◆ Work item: Starting at the line containing "Zeitpläne und Temperaturvorgaben." and ending at the line containing "Airwallex 國際匯款的流程簡單且可重複。一旦設定完", print every line of the material below exactly, both ends included, and stop there.
>>
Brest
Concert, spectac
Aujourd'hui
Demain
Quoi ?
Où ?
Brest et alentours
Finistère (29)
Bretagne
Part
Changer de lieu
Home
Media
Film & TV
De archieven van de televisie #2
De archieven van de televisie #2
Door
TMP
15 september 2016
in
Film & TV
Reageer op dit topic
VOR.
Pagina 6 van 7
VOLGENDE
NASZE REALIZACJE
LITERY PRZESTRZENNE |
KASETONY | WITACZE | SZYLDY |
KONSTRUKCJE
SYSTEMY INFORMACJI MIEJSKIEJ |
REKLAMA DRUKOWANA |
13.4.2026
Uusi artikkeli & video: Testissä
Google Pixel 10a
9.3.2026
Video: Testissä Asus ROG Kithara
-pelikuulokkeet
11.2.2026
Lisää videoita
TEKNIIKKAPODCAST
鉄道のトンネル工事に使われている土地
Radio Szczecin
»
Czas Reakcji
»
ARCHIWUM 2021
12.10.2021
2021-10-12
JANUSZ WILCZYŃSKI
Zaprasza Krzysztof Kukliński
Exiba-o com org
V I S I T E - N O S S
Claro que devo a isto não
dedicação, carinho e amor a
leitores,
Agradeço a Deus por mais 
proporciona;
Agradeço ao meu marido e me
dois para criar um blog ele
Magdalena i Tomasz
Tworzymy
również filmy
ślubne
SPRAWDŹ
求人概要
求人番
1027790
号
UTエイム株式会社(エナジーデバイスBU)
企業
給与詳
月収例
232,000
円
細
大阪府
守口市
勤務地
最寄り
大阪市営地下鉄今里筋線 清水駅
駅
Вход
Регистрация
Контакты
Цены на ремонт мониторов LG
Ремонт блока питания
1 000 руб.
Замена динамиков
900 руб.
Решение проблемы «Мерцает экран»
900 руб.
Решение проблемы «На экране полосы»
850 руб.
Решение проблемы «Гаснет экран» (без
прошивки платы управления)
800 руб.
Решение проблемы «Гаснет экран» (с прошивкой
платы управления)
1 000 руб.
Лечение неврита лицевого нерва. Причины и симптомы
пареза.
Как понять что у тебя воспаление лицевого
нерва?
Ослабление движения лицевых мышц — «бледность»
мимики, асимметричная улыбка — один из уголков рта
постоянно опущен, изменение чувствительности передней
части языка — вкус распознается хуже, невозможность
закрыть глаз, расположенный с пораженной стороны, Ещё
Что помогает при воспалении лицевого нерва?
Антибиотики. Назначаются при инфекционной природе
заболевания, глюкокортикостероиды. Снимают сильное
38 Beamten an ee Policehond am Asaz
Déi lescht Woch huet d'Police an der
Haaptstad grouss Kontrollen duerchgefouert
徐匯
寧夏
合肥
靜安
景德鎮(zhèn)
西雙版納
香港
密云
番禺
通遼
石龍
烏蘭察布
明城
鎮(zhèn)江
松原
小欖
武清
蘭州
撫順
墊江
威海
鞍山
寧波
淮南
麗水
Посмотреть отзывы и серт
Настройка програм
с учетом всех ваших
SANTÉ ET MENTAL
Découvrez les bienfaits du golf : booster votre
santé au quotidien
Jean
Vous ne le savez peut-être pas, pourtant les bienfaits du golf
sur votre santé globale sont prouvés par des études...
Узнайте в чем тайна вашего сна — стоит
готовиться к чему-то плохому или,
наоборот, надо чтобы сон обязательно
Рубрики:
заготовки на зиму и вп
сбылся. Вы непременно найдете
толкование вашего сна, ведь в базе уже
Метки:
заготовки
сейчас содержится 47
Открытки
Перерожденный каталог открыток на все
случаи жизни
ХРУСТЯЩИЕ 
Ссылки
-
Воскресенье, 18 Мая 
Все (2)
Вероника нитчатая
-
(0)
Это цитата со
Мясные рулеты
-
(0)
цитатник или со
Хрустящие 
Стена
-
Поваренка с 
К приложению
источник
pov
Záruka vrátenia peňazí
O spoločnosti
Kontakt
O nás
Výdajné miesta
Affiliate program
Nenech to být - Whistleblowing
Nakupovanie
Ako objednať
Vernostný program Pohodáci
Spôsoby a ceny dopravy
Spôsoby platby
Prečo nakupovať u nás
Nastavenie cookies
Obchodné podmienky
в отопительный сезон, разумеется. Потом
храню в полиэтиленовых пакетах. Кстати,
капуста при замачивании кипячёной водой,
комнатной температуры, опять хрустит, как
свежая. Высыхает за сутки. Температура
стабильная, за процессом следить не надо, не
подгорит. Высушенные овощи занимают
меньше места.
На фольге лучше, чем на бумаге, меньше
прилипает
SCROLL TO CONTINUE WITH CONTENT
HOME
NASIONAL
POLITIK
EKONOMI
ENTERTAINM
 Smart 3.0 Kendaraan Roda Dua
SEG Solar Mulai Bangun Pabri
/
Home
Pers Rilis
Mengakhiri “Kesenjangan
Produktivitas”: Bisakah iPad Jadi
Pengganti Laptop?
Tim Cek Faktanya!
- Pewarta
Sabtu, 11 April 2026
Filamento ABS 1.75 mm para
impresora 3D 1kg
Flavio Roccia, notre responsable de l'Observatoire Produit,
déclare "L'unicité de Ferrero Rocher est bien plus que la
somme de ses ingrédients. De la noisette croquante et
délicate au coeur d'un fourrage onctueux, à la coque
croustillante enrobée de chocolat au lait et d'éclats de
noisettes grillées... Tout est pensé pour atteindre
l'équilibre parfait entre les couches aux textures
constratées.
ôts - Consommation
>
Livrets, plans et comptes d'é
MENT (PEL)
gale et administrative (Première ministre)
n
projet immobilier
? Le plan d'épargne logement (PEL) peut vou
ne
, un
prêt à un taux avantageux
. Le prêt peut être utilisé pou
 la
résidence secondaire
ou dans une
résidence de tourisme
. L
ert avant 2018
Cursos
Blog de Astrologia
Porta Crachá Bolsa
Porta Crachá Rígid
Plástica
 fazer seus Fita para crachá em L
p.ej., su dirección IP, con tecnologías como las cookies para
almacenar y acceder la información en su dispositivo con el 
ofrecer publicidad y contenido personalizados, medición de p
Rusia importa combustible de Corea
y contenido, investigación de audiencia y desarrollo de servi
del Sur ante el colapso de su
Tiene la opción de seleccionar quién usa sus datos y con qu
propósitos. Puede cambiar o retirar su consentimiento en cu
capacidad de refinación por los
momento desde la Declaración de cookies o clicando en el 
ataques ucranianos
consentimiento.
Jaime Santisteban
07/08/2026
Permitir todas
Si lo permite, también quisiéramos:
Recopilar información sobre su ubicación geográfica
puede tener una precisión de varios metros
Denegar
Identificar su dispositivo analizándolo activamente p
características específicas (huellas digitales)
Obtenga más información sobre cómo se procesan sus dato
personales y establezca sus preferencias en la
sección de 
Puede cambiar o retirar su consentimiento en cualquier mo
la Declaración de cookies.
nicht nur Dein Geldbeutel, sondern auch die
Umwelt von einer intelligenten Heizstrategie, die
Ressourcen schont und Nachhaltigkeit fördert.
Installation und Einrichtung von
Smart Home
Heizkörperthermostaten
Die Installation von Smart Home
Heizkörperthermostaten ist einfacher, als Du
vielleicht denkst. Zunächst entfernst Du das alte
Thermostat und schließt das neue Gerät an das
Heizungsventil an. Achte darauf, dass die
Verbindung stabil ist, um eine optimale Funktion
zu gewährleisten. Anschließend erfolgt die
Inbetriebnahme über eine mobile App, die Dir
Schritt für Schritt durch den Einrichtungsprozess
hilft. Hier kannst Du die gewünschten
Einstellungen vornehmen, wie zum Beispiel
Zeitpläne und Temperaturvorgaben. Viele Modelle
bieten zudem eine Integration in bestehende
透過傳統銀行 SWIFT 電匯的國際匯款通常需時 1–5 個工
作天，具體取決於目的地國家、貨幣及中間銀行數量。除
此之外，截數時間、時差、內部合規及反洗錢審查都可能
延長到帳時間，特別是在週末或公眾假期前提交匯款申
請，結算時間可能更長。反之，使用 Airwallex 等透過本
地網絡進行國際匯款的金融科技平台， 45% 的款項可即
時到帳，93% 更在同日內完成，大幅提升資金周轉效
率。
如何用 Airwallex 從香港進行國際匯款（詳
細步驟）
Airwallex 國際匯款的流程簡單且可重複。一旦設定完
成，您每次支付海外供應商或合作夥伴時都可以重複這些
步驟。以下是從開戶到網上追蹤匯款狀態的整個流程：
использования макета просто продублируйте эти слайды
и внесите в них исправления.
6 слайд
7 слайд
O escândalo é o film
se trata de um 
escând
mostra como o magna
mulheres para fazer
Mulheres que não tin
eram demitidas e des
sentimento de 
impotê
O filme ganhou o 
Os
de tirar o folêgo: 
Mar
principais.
<<
◆ The completed task:
Zeitpläne und Temperaturvorgaben. Viele Modelle
bieten zudem eine Integration in bestehende
透過傳統銀行 SWIFT 電匯的國際匯款通常需時 1–5 個工
作天，具體取決於目的地國家、貨幣及中間銀行數量。除
此之外，截數時間、時差、內部合規及反洗錢審查都可能
延長到帳時間，特別是在週末或公眾假期前提交匯款申
請，結算時間可能更長。反之，使用 Airwallex 等透過本
地網絡進行國際匯款的金融科技平台， 45% 的款項可即
時到帳，93% 更在同日內完成，大幅提升資金周轉效
率。
如何用 Airwallex 從香港進行國際匯款（詳
細步驟）
Airwallex 國際匯款的流程簡單且可重複。一旦設定完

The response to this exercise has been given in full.